Red Fox Farm

Contributor

10 • Reflections

Volume 10, Issue 02
April 8, 2024

Carolyn and Johnny Davis have lived most of their lives on an 80 acre farm in Cotton Plant, Mississippi. It’s a beautiful place - peaceful and functional. My grandfather bought the land after high school, and says he just liked the look of it. He lived in a barn while going to college at Mississippi State until he was drafted into the army for the Vietnam war. When he got out, the farm was a place for my grandparents to get to know each other again and recover from the confusion, pain, and destruction of the war. In turn, they tended to the land, its water, and their cows. They could name all the trees - could tell you that black walnuts are toxic to farm animals but oak acorns are good for cows in moderation. On this farm, they raised two kids, five dogs, a horse, three cats, and hundreds of small Angus calves.

Though the land gave them spiritual and physical stability, it did not give them economic stability. As fewer people were expected to produce the same amount of food for the nation, politics and policy also financially devalued farming. As they aged, my grandparents got jobs off of the land for more stable sources of income. Yet farming continued to be their great joy and struggle.

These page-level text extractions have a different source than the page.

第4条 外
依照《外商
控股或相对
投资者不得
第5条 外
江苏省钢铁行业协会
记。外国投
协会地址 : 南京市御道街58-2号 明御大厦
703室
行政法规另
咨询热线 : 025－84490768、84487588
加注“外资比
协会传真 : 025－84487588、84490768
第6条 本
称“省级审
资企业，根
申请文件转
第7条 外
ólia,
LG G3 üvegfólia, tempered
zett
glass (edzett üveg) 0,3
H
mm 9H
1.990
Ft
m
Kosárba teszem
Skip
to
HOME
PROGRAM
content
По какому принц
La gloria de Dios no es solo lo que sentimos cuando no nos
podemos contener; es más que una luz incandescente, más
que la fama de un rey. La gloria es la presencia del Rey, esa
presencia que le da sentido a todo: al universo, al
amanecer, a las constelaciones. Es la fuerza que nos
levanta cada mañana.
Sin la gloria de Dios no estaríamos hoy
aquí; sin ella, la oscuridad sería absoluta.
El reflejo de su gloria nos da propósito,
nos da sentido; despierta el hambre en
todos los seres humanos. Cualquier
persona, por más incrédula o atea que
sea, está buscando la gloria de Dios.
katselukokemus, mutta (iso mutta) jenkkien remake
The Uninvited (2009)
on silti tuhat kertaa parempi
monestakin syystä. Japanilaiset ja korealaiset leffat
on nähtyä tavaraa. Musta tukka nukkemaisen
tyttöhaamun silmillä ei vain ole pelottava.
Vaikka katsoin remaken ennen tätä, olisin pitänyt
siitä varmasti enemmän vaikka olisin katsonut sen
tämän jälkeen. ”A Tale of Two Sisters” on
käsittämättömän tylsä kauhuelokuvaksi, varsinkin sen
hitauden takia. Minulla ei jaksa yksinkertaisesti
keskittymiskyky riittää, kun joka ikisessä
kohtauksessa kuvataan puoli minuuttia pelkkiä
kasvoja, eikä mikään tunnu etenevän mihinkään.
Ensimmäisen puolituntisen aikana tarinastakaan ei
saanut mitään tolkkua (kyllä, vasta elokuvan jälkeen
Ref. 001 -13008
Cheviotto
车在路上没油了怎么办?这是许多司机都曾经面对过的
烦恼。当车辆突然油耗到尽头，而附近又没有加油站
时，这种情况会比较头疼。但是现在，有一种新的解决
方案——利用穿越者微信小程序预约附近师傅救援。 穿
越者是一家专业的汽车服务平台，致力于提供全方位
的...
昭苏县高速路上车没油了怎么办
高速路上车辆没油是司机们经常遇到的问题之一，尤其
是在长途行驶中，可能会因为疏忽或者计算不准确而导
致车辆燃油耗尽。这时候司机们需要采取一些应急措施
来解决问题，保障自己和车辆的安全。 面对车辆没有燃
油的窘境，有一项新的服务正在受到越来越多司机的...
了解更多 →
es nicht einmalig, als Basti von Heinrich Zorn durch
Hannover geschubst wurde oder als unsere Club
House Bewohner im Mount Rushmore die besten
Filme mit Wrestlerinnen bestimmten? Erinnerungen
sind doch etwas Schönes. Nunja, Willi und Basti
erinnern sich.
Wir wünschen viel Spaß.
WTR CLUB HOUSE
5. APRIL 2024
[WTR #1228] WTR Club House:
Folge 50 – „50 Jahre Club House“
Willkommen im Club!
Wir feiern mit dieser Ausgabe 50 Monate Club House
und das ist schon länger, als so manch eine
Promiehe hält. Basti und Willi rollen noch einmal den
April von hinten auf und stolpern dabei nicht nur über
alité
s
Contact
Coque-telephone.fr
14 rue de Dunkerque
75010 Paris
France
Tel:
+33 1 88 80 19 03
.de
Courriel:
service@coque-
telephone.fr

I grew up playing on Red Fox Farm, snuggling farm dogs and grooming cows. Over the years, my grandparents advised my brother and I to get as much education as possible. They hoped for our lives to be freer from financial uncertainty and the stigma of rural living, wanted our outcomes to be less physically tied to uncontrollable land. They told us that there was a world to see “out there,” While they meant traveling to places they dreamed of, I took it to mean that the farm had nothing left to teach me.

I went to college and met amazing mentors. They helped me understand the gift of deeply knowing plants and animals through their contexts, stories, and even personalities. I learned that a life lived with the land can bestow these gifts, but the academy cannot. Yet in the environmental academy, farming is a large and rising field. Yale’s Environment and Divinity Schools both have their own farms on campus. Rewilding, agroecology, and permaculture are serious academic areas of study.

As my grandparents age and can no longer take care of their cows, my father wants to turn the farmland into a native flower nursery. My brother is getting a graduate degree in agricultural engineering. I’m studying animism and the relationship between spiritual and ecological knowledge at Yale. My grandparents are going through the blistering, frustrating, humbling, joyful process of aging. Someday, they will die, as we all will. I hope that when that happens, an agrarian spirit that values farming and tangible, inescapable relationships to the land of Red Fox Farm lives on.